We do not need to “celebrate” mental illness to bring awareness. We simply need to acknowledge that it is real, share our own stories when we’re ready and move forward in fostering an understanding environment.
We need to understand the way we talk also affects stigmas – for both mental illness and other issues. Being moody does not equal bipolar disorder, being sad does not equal having depression, being excessively neat does not equal OCD and so on. These may be little things that are thrown around as adjectives here and there, but they do harm nonetheless.
That being said, we don’t need to walk on eggshells to have a discussion about mental health. We simply need to find the line between condemning it and glamorizing it.

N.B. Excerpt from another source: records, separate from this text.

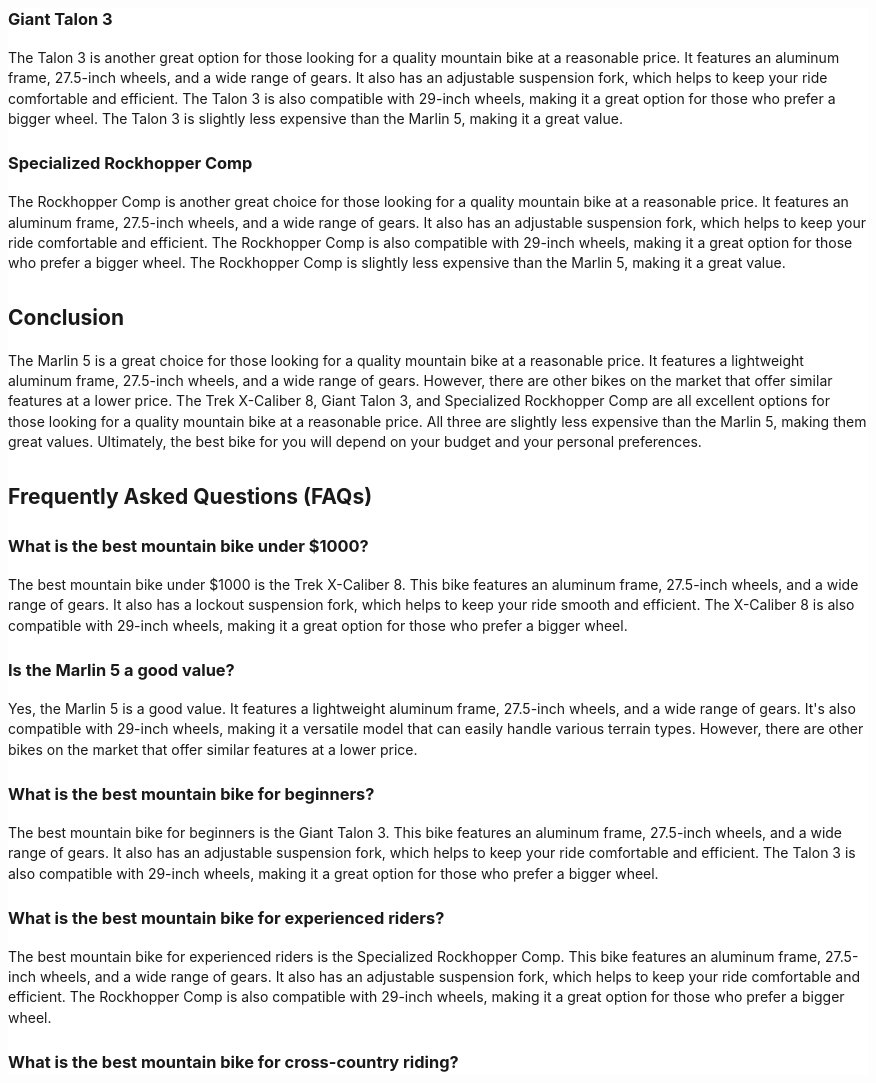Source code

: <h3>Giant Talon 3</h3>

<p>The Talon 3 is another great option for those looking for a quality mountain bike at a reasonable price. It features an aluminum frame, 27.5-inch wheels, and a wide range of gears. It also has an adjustable suspension fork, which helps to keep your ride comfortable and efficient. The Talon 3 is also compatible with 29-inch wheels, making it a great option for those who prefer a bigger wheel. The Talon 3 is slightly less expensive than the Marlin 5, making it a great value.</p>

<h3>Specialized Rockhopper Comp</h3>

<p>The Rockhopper Comp is another great choice for those looking for a quality mountain bike at a reasonable price. It features an aluminum frame, 27.5-inch wheels, and a wide range of gears. It also has an adjustable suspension fork, which helps to keep your ride comfortable and efficient. The Rockhopper Comp is also compatible with 29-inch wheels, making it a great option for those who prefer a bigger wheel. The Rockhopper Comp is slightly less expensive than the Marlin 5, making it a great value.</p>

<h2>Conclusion</h2>

<p>The Marlin 5 is a great choice for those looking for a quality mountain bike at a reasonable price. It features a lightweight aluminum frame, 27.5-inch wheels, and a wide range of gears. However, there are other bikes on the market that offer similar features at a lower price. The Trek X-Caliber 8, Giant Talon 3, and Specialized Rockhopper Comp are all excellent options for those looking for a quality mountain bike at a reasonable price. All three are slightly less expensive than the Marlin 5, making them great values. Ultimately, the best bike for you will depend on your budget and your personal preferences.</p>

<h2>Frequently Asked Questions (FAQs)</h2>

<h3>What is the best mountain bike under $1000?</h3>

<p>The best mountain bike under $1000 is the Trek X-Caliber 8. This bike features an aluminum frame, 27.5-inch wheels, and a wide range of gears. It also has a lockout suspension fork, which helps to keep your ride smooth and efficient. The X-Caliber 8 is also compatible with 29-inch wheels, making it a great option for those who prefer a bigger wheel.</p>

<h3>Is the Marlin 5 a good value?</h3>

<p>Yes, the Marlin 5 is a good value. It features a lightweight aluminum frame, 27.5-inch wheels, and a wide range of gears. It's also compatible with 29-inch wheels, making it a versatile model that can easily handle various terrain types. However, there are other bikes on the market that offer similar features at a lower price.</p>

<h3>What is the best mountain bike for beginners?</h3>

<p>The best mountain bike for beginners is the Giant Talon 3. This bike features an aluminum frame, 27.5-inch wheels, and a wide range of gears. It also has an adjustable suspension fork, which helps to keep your ride comfortable and efficient. The Talon 3 is also compatible with 29-inch wheels, making it a great option for those who prefer a bigger wheel.</p>

<h3>What is the best mountain bike for experienced riders?</h3>

<p>The best mountain bike for experienced riders is the Specialized Rockhopper Comp. This bike features an aluminum frame, 27.5-inch wheels, and a wide range of gears. It also has an adjustable suspension fork, which helps to keep your ride comfortable and efficient. The Rockhopper Comp is also compatible with 29-inch wheels, making it a great option for those who prefer a bigger wheel.</p>

<h3>What is the best mountain bike for cross-country riding?</h3>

When stigmas decrease and awareness increases, we will be more apt to address the overwhelmingly case-by-case basis that mental illness tends to present itself on. But one thing is clear: change needs to happen. We need to change how we view mental health and how we treat it. Rather than wonder how someone so successful and popular could have possibly died by suicide (i.e., the recent celebrity suicides), we need to ask why he or she did it. Rather than question why a seemingly happy individual can simultaneously be experiencing a severe mental illness, we need to question how we can treat them. We need to be ready to listen – whether we experienced mental illness ourselves, know someone who has or have been never experienced mental illness a day in our life – it doesn’t matter. What matters is that we are open to the experiences of others, we withhold judgments and foster compassion and the desire to change. Because at the end of the day, change is what we need.